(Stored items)
········

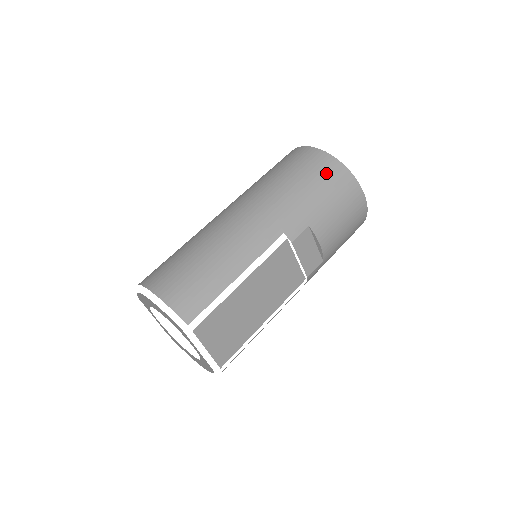
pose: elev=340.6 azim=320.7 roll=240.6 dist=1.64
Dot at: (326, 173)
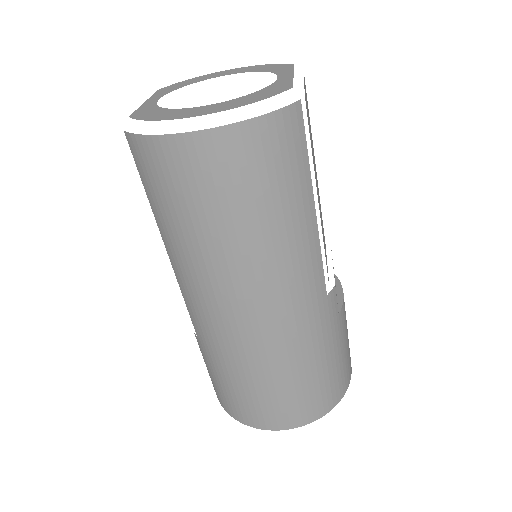
Dot at: occluded
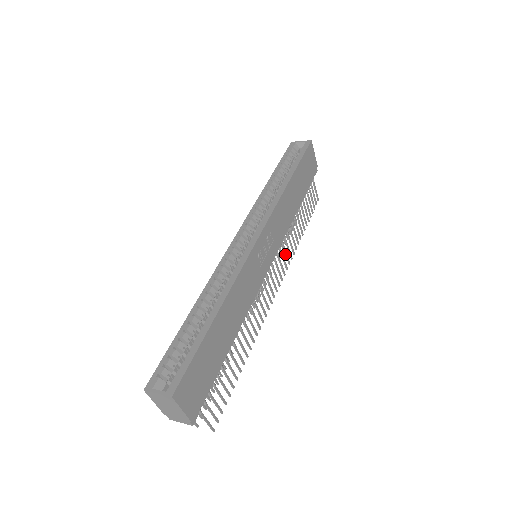
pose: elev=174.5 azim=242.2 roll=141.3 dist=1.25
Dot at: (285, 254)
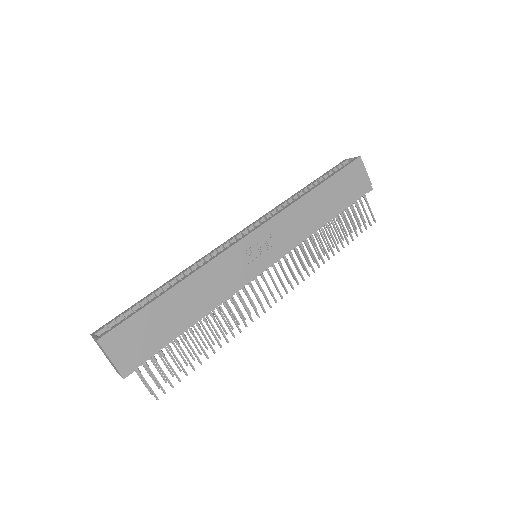
Dot at: (302, 264)
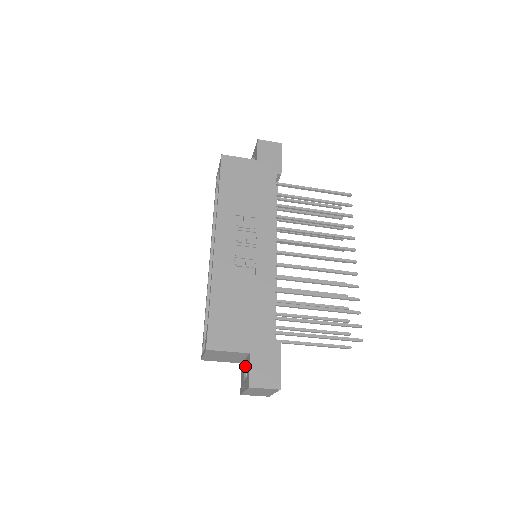
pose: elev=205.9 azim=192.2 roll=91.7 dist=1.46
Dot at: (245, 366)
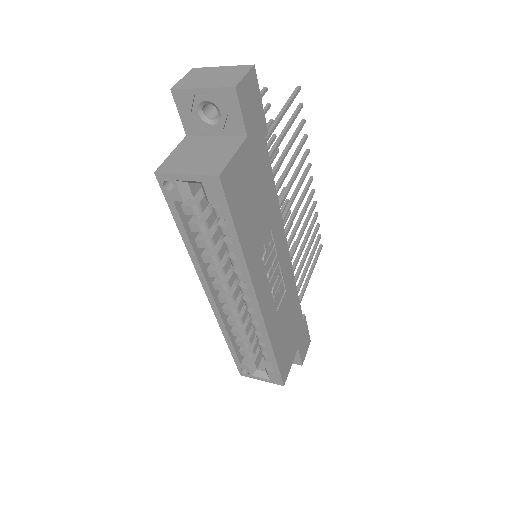
Dot at: occluded
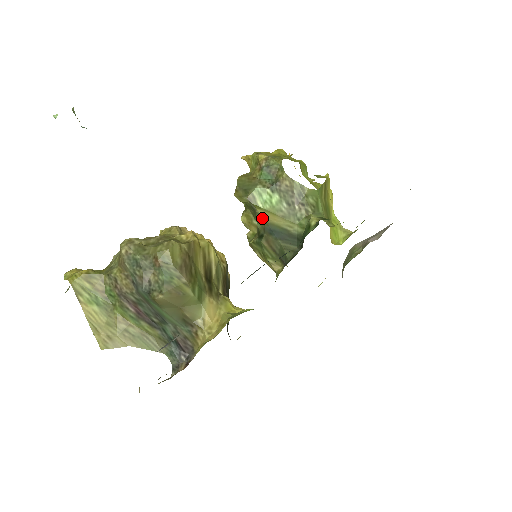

········

§ **TASK INSTRUCTIONS**
Copy every text line of the records above, word for word and in order, leaving out the pictures.

§ **RESPONSE**
pose: elev=340.6 azim=320.7 roll=240.6 dist=1.64
Dot at: (326, 173)
Dot at: occluded
pose: elev=174.5 azim=242.2 roll=141.3 dist=1.25
Dot at: (285, 254)
Dot at: (302, 264)
pose: elev=205.9 azim=192.2 roll=91.7 dist=1.46
Dot at: (245, 366)
Dot at: occluded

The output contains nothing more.